2 Switch Allocator & Arbitration
In a traditional multi-core chip, all cores share a single bus. Every core that wants to talk must wait its turn, the bus becomes a bottleneck the moment you have more than 2-3 cores. A NoC replaces that shared wire with a packet-switched fabric: each core gets its own router, and data travels as packets that hop from router to router until they reach the destination. Latency is predictable, bandwidth scales with core count, and no core can monopolize the interconnect.

The mesh is a grid of routers connected to their cardinal neighbors. The indexing formula used throughout the RTL is:
Node ID = (Y * MESH_X) + X
So for a 2×2 grid: Node 0 = (0,0), Node 1 = (1,0), Node 2 = (0,1), Node 3 = (1,1). This is why cmd_dest_node[0] is X and cmd_dest_node[1] is Y in the UART top - the two bits encode a 2D coordinate directly.

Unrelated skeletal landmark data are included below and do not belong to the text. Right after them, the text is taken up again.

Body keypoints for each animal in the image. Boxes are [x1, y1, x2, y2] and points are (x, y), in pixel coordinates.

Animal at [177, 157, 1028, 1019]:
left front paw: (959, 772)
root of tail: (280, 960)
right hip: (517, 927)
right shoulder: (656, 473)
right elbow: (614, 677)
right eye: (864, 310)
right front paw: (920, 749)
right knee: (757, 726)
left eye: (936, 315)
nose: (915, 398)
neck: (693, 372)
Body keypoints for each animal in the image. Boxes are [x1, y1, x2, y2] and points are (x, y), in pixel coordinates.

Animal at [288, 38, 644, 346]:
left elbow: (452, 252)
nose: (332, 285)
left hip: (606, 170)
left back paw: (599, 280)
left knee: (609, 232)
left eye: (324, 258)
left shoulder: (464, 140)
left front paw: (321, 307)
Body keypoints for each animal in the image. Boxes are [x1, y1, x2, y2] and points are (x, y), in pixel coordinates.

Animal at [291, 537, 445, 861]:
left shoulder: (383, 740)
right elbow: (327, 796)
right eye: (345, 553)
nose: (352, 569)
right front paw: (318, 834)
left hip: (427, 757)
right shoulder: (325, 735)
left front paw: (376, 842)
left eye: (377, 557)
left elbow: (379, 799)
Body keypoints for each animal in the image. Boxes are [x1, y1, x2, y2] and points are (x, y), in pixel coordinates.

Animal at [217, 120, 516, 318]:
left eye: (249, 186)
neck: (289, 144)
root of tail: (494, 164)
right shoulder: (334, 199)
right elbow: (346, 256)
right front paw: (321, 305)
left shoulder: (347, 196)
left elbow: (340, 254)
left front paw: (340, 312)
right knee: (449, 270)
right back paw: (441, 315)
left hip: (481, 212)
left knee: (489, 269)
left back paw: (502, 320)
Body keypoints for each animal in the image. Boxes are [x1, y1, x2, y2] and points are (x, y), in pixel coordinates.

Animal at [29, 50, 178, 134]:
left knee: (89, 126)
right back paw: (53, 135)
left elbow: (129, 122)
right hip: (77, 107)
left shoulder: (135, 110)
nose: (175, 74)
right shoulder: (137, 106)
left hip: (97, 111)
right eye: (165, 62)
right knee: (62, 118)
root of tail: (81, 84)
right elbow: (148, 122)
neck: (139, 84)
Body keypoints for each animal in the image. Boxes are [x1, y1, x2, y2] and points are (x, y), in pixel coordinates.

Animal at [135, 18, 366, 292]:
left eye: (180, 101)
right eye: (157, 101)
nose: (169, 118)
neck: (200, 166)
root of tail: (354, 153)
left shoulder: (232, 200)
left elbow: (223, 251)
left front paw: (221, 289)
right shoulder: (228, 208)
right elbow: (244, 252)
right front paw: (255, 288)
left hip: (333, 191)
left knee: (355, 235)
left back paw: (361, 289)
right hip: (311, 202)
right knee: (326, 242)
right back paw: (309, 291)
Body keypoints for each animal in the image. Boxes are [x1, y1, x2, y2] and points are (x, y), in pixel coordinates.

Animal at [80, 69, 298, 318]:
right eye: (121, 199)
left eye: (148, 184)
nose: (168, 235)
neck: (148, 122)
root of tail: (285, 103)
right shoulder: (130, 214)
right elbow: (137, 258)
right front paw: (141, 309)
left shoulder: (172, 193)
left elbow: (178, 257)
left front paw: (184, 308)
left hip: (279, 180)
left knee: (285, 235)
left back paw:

Every single transfer on a physical link is one flit (flow control unit). The link is 34 bits wide, always. The bits are partitioned as:
[33:33] dest_x -> 1 bit (COORD_WIDTH=1, so X is 0 or 1)
[32:32] dest_y -> 1 bit (Y is 0 or 1)
[31:30] flit_type -> 2 bits (01=Head, 10=Body, 11=Tail)
[29:0 ] payload -> 30 bits (PAYLOAD_WIDTH = 34 - 2 - 2 = 30)

Notice the Head flit carries the timestamp in its 30-bit payload (zero-padded), not user data. The 60-bit core data travels across Body + Tail. This is why CORE_DATA_WIDTH = PAYLOAD_WIDTH * 2 = 60 - two flits × 30 bits each.